### WHAT THIS TASK INVOLVES
Set the pictures aside and return each record below precisely as written.

### Source records
= = = = =
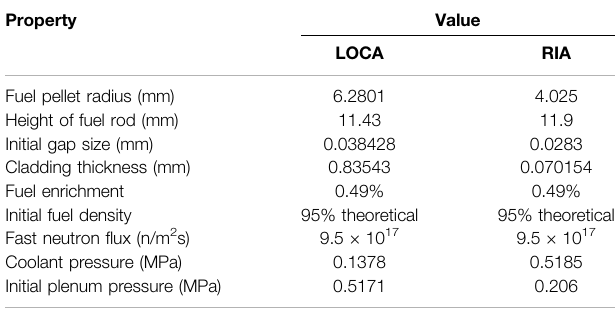
TABLE 1 | Model speci fi cations. Property Value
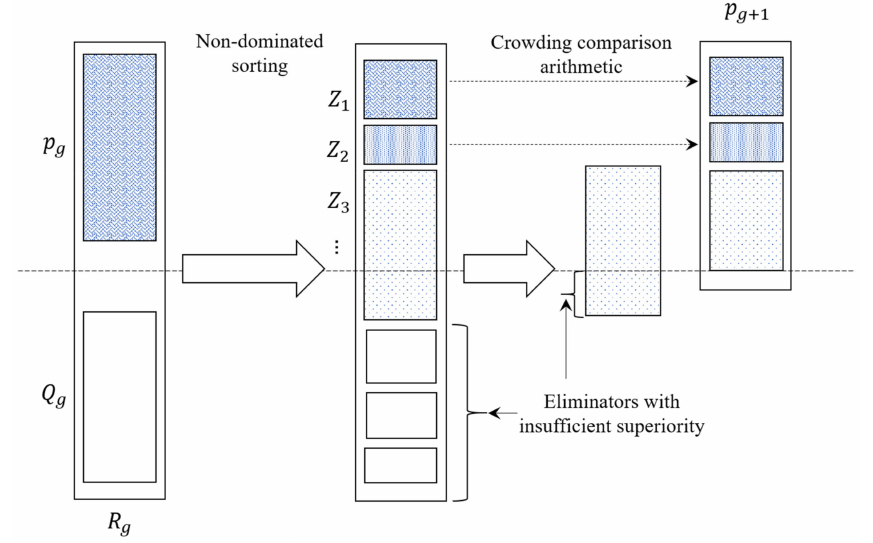
Figure 3. Analysis chart of elite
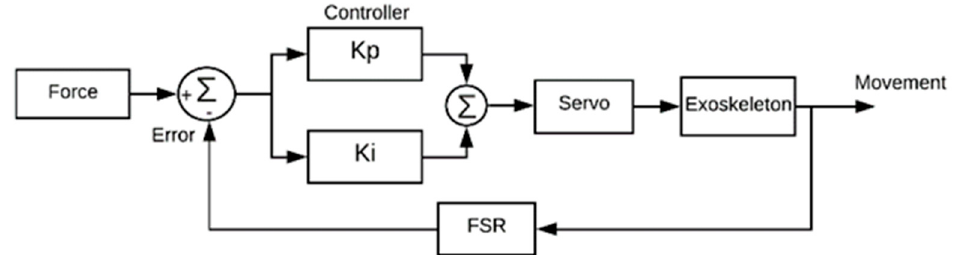
Figure 12. Feedback control diagram for the opening and closing of fingers.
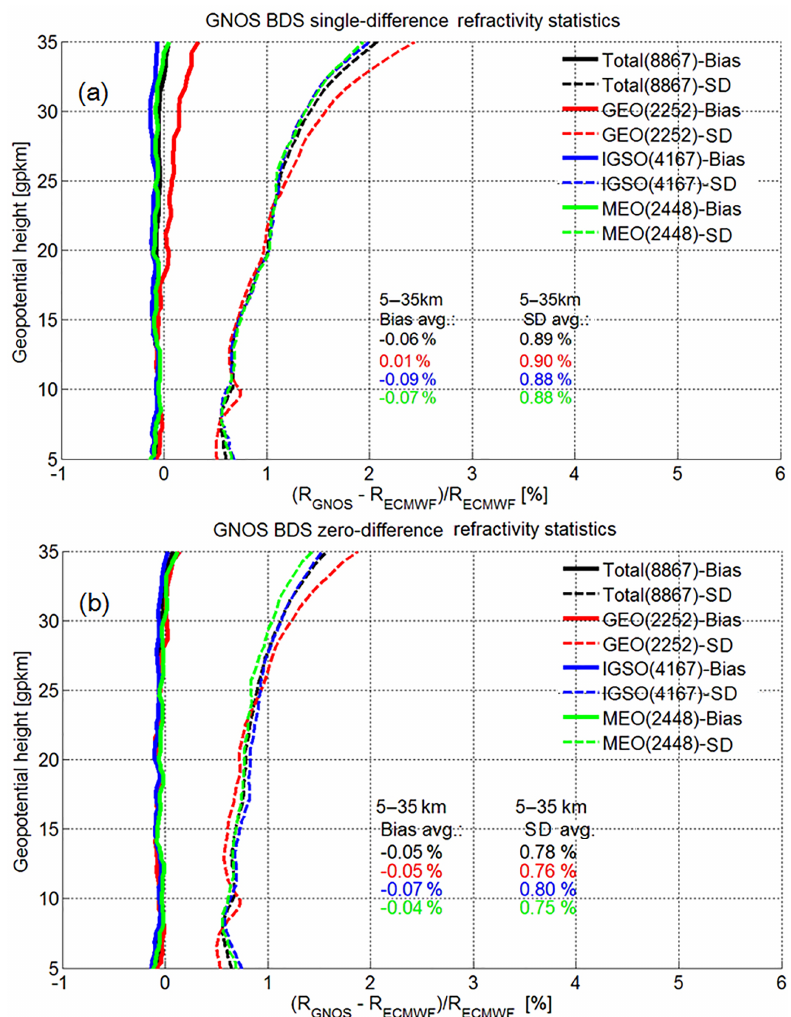
Figure 8. Mean difference (bias) and standard deviation (SD) statistics of the GNOS refractivity profiles retrieved by using excess phases from the single-difference processing (a) and the zero-difference processing (b) , respectively, with the co-located ECMWF refractivity profiles used as reference. Same layout as Fig. 6; see caption there for further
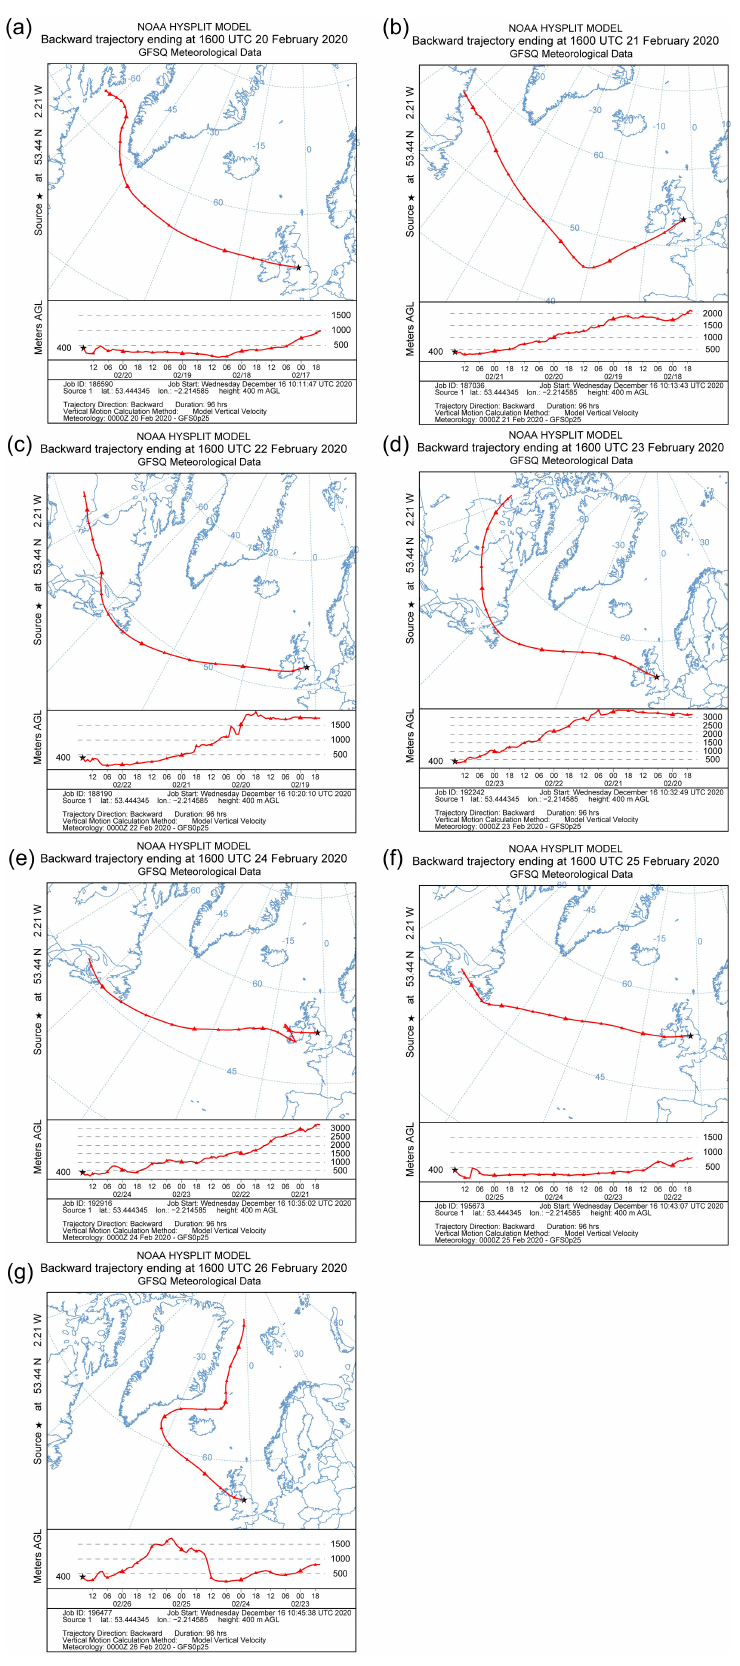
Figure 3. 96 h HYSPLIT Lagrangian back trajectories of air at the start point of each sample collected in February 2020. ( a ) “FIRS2_2”, ( b ) “FIRS2_3”, ( c ) “FIRS2_4”, ( d ) “FIRS2_5”, ( e ) “FIRS2_6”, ( f ) “FIRS2_7” and ( g )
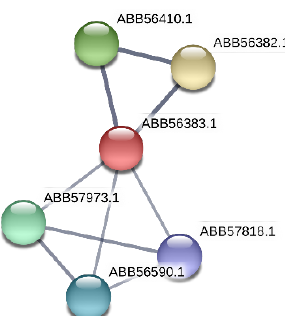
Figure 4. Network of ABB56383.1 protein ( Synpcc7942_0351 ) and its protein partners according to STRING (https://string-db.org) is shown. In this figure: ( 1 ) protein ABB56410.1 ( Synpcc7942_0378 ) is MlaE, ABC transporter phospholipid/cholesterol/gamma-HCH transport system permease protein; ( 2 ) protein ABB56382.1 ( Synpcc7942_0350 ) is MlaF, phospholipid/cholesterol/gamma-HCH transport system ATP-binding protein; ( 3 ) protein ABB57818.1 ( Synpcc7942_1 788) is translocation and assembly module TamB protein; ( 4 ) protein ABB56590.1 ( Synpcc7942_0558 ) is conserved hypothetical protein, chaperone-like protein; ( 5 ) protein ABB57973.1 ( Synpcc7942_ 1943) is cell division protein Ftn2-like.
= = = = =
### RESPONSE FOR THIS EXERCISE
TABLE 1 | Model speci fi cations. Property Value
Figure 3. Analysis chart of elite
Figure 12. Feedback control diagram for the opening and closing of fingers.
Figure 8. Mean difference (bias) and standard deviation (SD) statistics of the GNOS refractivity profiles retrieved by using excess phases from the single-difference processing (a) and the zero-difference processing (b) , respectively, with the co-located ECMWF refractivity profiles used as reference. Same layout as Fig. 6; see caption there for further
Figure 3. 96 h HYSPLIT Lagrangian back trajectories of air at the start point of each sample collected in February 2020. ( a ) “FIRS2_2”, ( b ) “FIRS2_3”, ( c ) “FIRS2_4”, ( d ) “FIRS2_5”, ( e ) “FIRS2_6”, ( f ) “FIRS2_7” and ( g )
Figure 4. Network of ABB56383.1 protein ( Synpcc7942_0351 ) and its protein partners according to STRING (https://string-db.org) is shown. In this figure: ( 1 ) protein ABB56410.1 ( Synpcc7942_0378 ) is MlaE, ABC transporter phospholipid/cholesterol/gamma-HCH transport system permease protein; ( 2 ) protein ABB56382.1 ( Synpcc7942_0350 ) is MlaF, phospholipid/cholesterol/gamma-HCH transport system ATP-binding protein; ( 3 ) protein ABB57818.1 ( Synpcc7942_1 788) is translocation and assembly module TamB protein; ( 4 ) protein ABB56590.1 ( Synpcc7942_0558 ) is conserved hypothetical protein, chaperone-like protein; ( 5 ) protein ABB57973.1 ( Synpcc7942_ 1943) is cell division protein Ftn2-like.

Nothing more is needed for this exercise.